● **ASSIGNMENT**
Every record needs to come back as written, except for the pictures.

● **EXTRACTED INFORMATION**
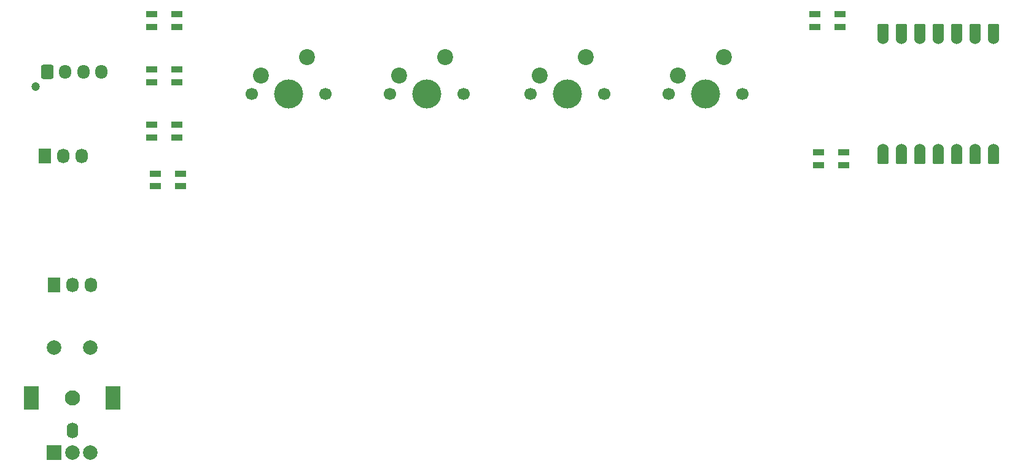
<source format=gbr>
%TF.GenerationSoftware,KiCad,Pcbnew,9.0.2*%
%TF.CreationDate,2025-11-21T15:49:55+05:30*%
%TF.ProjectId,Handpad,48616e64-7061-4642-9e6b-696361645f70,rev?*%
%TF.SameCoordinates,Original*%
%TF.FileFunction,Soldermask,Top*%
%TF.FilePolarity,Negative*%
%FSLAX46Y46*%
G04 Gerber Fmt 4.6, Leading zero omitted, Abs format (unit mm)*
G04 Created by KiCad (PCBNEW 9.0.2) date 2025-11-21 15:49:55*
%MOMM*%
%LPD*%
G01*
G04 APERTURE LIST*
G04 Aperture macros list*
%AMRoundRect*
0 Rectangle with rounded corners*
0 $1 Rounding radius*
0 $2 $3 $4 $5 $6 $7 $8 $9 X,Y pos of 4 corners*
0 Add a 4 corners polygon primitive as box body*
4,1,4,$2,$3,$4,$5,$6,$7,$8,$9,$2,$3,0*
0 Add four circle primitives for the rounded corners*
1,1,$1+$1,$2,$3*
1,1,$1+$1,$4,$5*
1,1,$1+$1,$6,$7*
1,1,$1+$1,$8,$9*
0 Add four rect primitives between the rounded corners*
20,1,$1+$1,$2,$3,$4,$5,0*
20,1,$1+$1,$4,$5,$6,$7,0*
20,1,$1+$1,$6,$7,$8,$9,0*
20,1,$1+$1,$8,$9,$2,$3,0*%
G04 Aperture macros list end*
%ADD10R,1.600000X0.850000*%
%ADD11O,1.600000X2.200000*%
%ADD12C,2.100000*%
%ADD13R,2.000000X2.000000*%
%ADD14C,2.000000*%
%ADD15R,2.000000X3.200000*%
%ADD16R,1.730000X2.030000*%
%ADD17O,1.730000X2.030000*%
%ADD18C,1.200000*%
%ADD19RoundRect,0.250000X-0.600000X-0.725000X0.600000X-0.725000X0.600000X0.725000X-0.600000X0.725000X0*%
%ADD20O,1.700000X1.950000*%
%ADD21C,1.700000*%
%ADD22C,4.000000*%
%ADD23C,2.200000*%
%ADD24RoundRect,0.152400X0.609600X-1.063600X0.609600X1.063600X-0.609600X1.063600X-0.609600X-1.063600X0*%
%ADD25C,1.524000*%
%ADD26RoundRect,0.152400X-0.609600X1.063600X-0.609600X-1.063600X0.609600X-1.063600X0.609600X1.063600X0*%
G04 APERTURE END LIST*
D10*
%TO.C,D3*%
X188750000Y-86755000D03*
X188750000Y-88505000D03*
X192250000Y-88505000D03*
X192250000Y-86755000D03*
%TD*%
D11*
%TO.C,SW3*%
X86360000Y-144200000D03*
D12*
X86360000Y-139700000D03*
D13*
X83860000Y-147200000D03*
D14*
X88860000Y-147200000D03*
X86360000Y-147200000D03*
D15*
X80760000Y-139700000D03*
X91960000Y-139700000D03*
D14*
X88860000Y-132700000D03*
X83860000Y-132700000D03*
%TD*%
D16*
%TO.C,J3*%
X82540000Y-106305000D03*
D17*
X85080000Y-106305000D03*
X87620000Y-106305000D03*
%TD*%
D18*
%TO.C,J1*%
X81280000Y-96725000D03*
D19*
X82880000Y-94725000D03*
D20*
X85380000Y-94725000D03*
X87880000Y-94725000D03*
X90380000Y-94725000D03*
%TD*%
D21*
%TO.C,SW4*%
X149550000Y-97790000D03*
D22*
X154630000Y-97790000D03*
D21*
X159710000Y-97790000D03*
D23*
X157170000Y-92710000D03*
X150820000Y-95250000D03*
%TD*%
D10*
%TO.C,D1*%
X97310000Y-86755000D03*
X97310000Y-88505000D03*
X100810000Y-88505000D03*
X100810000Y-86755000D03*
%TD*%
%TO.C,D2*%
X97790000Y-108740000D03*
X97790000Y-110490000D03*
X101290000Y-110490000D03*
X101290000Y-108740000D03*
%TD*%
%TO.C,D4*%
X189230000Y-105805000D03*
X189230000Y-107555000D03*
X192730000Y-107555000D03*
X192730000Y-105805000D03*
%TD*%
D21*
%TO.C,SW5*%
X130175000Y-97790000D03*
D22*
X135255000Y-97790000D03*
D21*
X140335000Y-97790000D03*
D23*
X137795000Y-92710000D03*
X131445000Y-95250000D03*
%TD*%
D16*
%TO.C,J2*%
X83810000Y-124085000D03*
D17*
X86350000Y-124085000D03*
X88890000Y-124085000D03*
%TD*%
D10*
%TO.C,D6*%
X97310000Y-94375000D03*
X97310000Y-96125000D03*
X100810000Y-96125000D03*
X100810000Y-94375000D03*
%TD*%
D21*
%TO.C,SW6*%
X111125000Y-97790000D03*
D22*
X116205000Y-97790000D03*
D21*
X121285000Y-97790000D03*
D23*
X118745000Y-92710000D03*
X112395000Y-95250000D03*
%TD*%
D24*
%TO.C,U1*%
X213360000Y-89335000D03*
D25*
X213360000Y-90170000D03*
D24*
X210820000Y-89335000D03*
D25*
X210820000Y-90170000D03*
D24*
X208280000Y-89335000D03*
D25*
X208280000Y-90170000D03*
D24*
X205740000Y-89335000D03*
D25*
X205740000Y-90170000D03*
D24*
X203200000Y-89335000D03*
D25*
X203200000Y-90170000D03*
D24*
X200660000Y-89335000D03*
D25*
X200660000Y-90170000D03*
D24*
X198120000Y-89335000D03*
D25*
X198120000Y-90170000D03*
X198120000Y-105410000D03*
D26*
X198120000Y-106245000D03*
D25*
X200660000Y-105410000D03*
D26*
X200660000Y-106245000D03*
D25*
X203200000Y-105410000D03*
D26*
X203200000Y-106245000D03*
D25*
X205740000Y-105410000D03*
D26*
X205740000Y-106245000D03*
D25*
X208280000Y-105410000D03*
D26*
X208280000Y-106245000D03*
D25*
X210820000Y-105410000D03*
D26*
X210820000Y-106245000D03*
D25*
X213360000Y-105410000D03*
D26*
X213360000Y-106245000D03*
%TD*%
D21*
%TO.C,SW1*%
X168600000Y-97790000D03*
D22*
X173680000Y-97790000D03*
D21*
X178760000Y-97790000D03*
D23*
X176220000Y-92710000D03*
X169870000Y-95250000D03*
%TD*%
D10*
%TO.C,D5*%
X97310000Y-101995000D03*
X97310000Y-103745000D03*
X100810000Y-103745000D03*
X100810000Y-101995000D03*
%TD*%
M02*

</source>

● **TASK OUTPUT**
<source format=gbr>
%TF.GenerationSoftware,KiCad,Pcbnew,9.0.2*%
%TF.CreationDate,2025-11-21T15:49:55+05:30*%
%TF.ProjectId,Handpad,48616e64-7061-4642-9e6b-696361645f70,rev?*%
%TF.SameCoordinates,Original*%
%TF.FileFunction,Soldermask,Top*%
%TF.FilePolarity,Negative*%
%FSLAX46Y46*%
G04 Gerber Fmt 4.6, Leading zero omitted, Abs format (unit mm)*
G04 Created by KiCad (PCBNEW 9.0.2) date 2025-11-21 15:49:55*
%MOMM*%
%LPD*%
G01*
G04 APERTURE LIST*
G04 Aperture macros list*
%AMRoundRect*
0 Rectangle with rounded corners*
0 $1 Rounding radius*
0 $2 $3 $4 $5 $6 $7 $8 $9 X,Y pos of 4 corners*
0 Add a 4 corners polygon primitive as box body*
4,1,4,$2,$3,$4,$5,$6,$7,$8,$9,$2,$3,0*
0 Add four circle primitives for the rounded corners*
1,1,$1+$1,$2,$3*
1,1,$1+$1,$4,$5*
1,1,$1+$1,$6,$7*
1,1,$1+$1,$8,$9*
0 Add four rect primitives between the rounded corners*
20,1,$1+$1,$2,$3,$4,$5,0*
20,1,$1+$1,$4,$5,$6,$7,0*
20,1,$1+$1,$6,$7,$8,$9,0*
20,1,$1+$1,$8,$9,$2,$3,0*%
G04 Aperture macros list end*
%ADD10R,1.600000X0.850000*%
%ADD11O,1.600000X2.200000*%
%ADD12C,2.100000*%
%ADD13R,2.000000X2.000000*%
%ADD14C,2.000000*%
%ADD15R,2.000000X3.200000*%
%ADD16R,1.730000X2.030000*%
%ADD17O,1.730000X2.030000*%
%ADD18C,1.200000*%
%ADD19RoundRect,0.250000X-0.600000X-0.725000X0.600000X-0.725000X0.600000X0.725000X-0.600000X0.725000X0*%
%ADD20O,1.700000X1.950000*%
%ADD21C,1.700000*%
%ADD22C,4.000000*%
%ADD23C,2.200000*%
%ADD24RoundRect,0.152400X0.609600X-1.063600X0.609600X1.063600X-0.609600X1.063600X-0.609600X-1.063600X0*%
%ADD25C,1.524000*%
%ADD26RoundRect,0.152400X-0.609600X1.063600X-0.609600X-1.063600X0.609600X-1.063600X0.609600X1.063600X0*%
G04 APERTURE END LIST*
D10*
%TO.C,D3*%
X188750000Y-86755000D03*
X188750000Y-88505000D03*
X192250000Y-88505000D03*
X192250000Y-86755000D03*
%TD*%
D11*
%TO.C,SW3*%
X86360000Y-144200000D03*
D12*
X86360000Y-139700000D03*
D13*
X83860000Y-147200000D03*
D14*
X88860000Y-147200000D03*
X86360000Y-147200000D03*
D15*
X80760000Y-139700000D03*
X91960000Y-139700000D03*
D14*
X88860000Y-132700000D03*
X83860000Y-132700000D03*
%TD*%
D16*
%TO.C,J3*%
X82540000Y-106305000D03*
D17*
X85080000Y-106305000D03*
X87620000Y-106305000D03*
%TD*%
D18*
%TO.C,J1*%
X81280000Y-96725000D03*
D19*
X82880000Y-94725000D03*
D20*
X85380000Y-94725000D03*
X87880000Y-94725000D03*
X90380000Y-94725000D03*
%TD*%
D21*
%TO.C,SW4*%
X149550000Y-97790000D03*
D22*
X154630000Y-97790000D03*
D21*
X159710000Y-97790000D03*
D23*
X157170000Y-92710000D03*
X150820000Y-95250000D03*
%TD*%
D10*
%TO.C,D1*%
X97310000Y-86755000D03*
X97310000Y-88505000D03*
X100810000Y-88505000D03*
X100810000Y-86755000D03*
%TD*%
%TO.C,D2*%
X97790000Y-108740000D03*
X97790000Y-110490000D03*
X101290000Y-110490000D03*
X101290000Y-108740000D03*
%TD*%
%TO.C,D4*%
X189230000Y-105805000D03*
X189230000Y-107555000D03*
X192730000Y-107555000D03*
X192730000Y-105805000D03*
%TD*%
D21*
%TO.C,SW5*%
X130175000Y-97790000D03*
D22*
X135255000Y-97790000D03*
D21*
X140335000Y-97790000D03*
D23*
X137795000Y-92710000D03*
X131445000Y-95250000D03*
%TD*%
D16*
%TO.C,J2*%
X83810000Y-124085000D03*
D17*
X86350000Y-124085000D03*
X88890000Y-124085000D03*
%TD*%
D10*
%TO.C,D6*%
X97310000Y-94375000D03*
X97310000Y-96125000D03*
X100810000Y-96125000D03*
X100810000Y-94375000D03*
%TD*%
D21*
%TO.C,SW6*%
X111125000Y-97790000D03*
D22*
X116205000Y-97790000D03*
D21*
X121285000Y-97790000D03*
D23*
X118745000Y-92710000D03*
X112395000Y-95250000D03*
%TD*%
D24*
%TO.C,U1*%
X213360000Y-89335000D03*
D25*
X213360000Y-90170000D03*
D24*
X210820000Y-89335000D03*
D25*
X210820000Y-90170000D03*
D24*
X208280000Y-89335000D03*
D25*
X208280000Y-90170000D03*
D24*
X205740000Y-89335000D03*
D25*
X205740000Y-90170000D03*
D24*
X203200000Y-89335000D03*
D25*
X203200000Y-90170000D03*
D24*
X200660000Y-89335000D03*
D25*
X200660000Y-90170000D03*
D24*
X198120000Y-89335000D03*
D25*
X198120000Y-90170000D03*
X198120000Y-105410000D03*
D26*
X198120000Y-106245000D03*
D25*
X200660000Y-105410000D03*
D26*
X200660000Y-106245000D03*
D25*
X203200000Y-105410000D03*
D26*
X203200000Y-106245000D03*
D25*
X205740000Y-105410000D03*
D26*
X205740000Y-106245000D03*
D25*
X208280000Y-105410000D03*
D26*
X208280000Y-106245000D03*
D25*
X210820000Y-105410000D03*
D26*
X210820000Y-106245000D03*
D25*
X213360000Y-105410000D03*
D26*
X213360000Y-106245000D03*
%TD*%
D21*
%TO.C,SW1*%
X168600000Y-97790000D03*
D22*
X173680000Y-97790000D03*
D21*
X178760000Y-97790000D03*
D23*
X176220000Y-92710000D03*
X169870000Y-95250000D03*
%TD*%
D10*
%TO.C,D5*%
X97310000Y-101995000D03*
X97310000Y-103745000D03*
X100810000Y-103745000D03*
X100810000Y-101995000D03*
%TD*%
M02*

</source>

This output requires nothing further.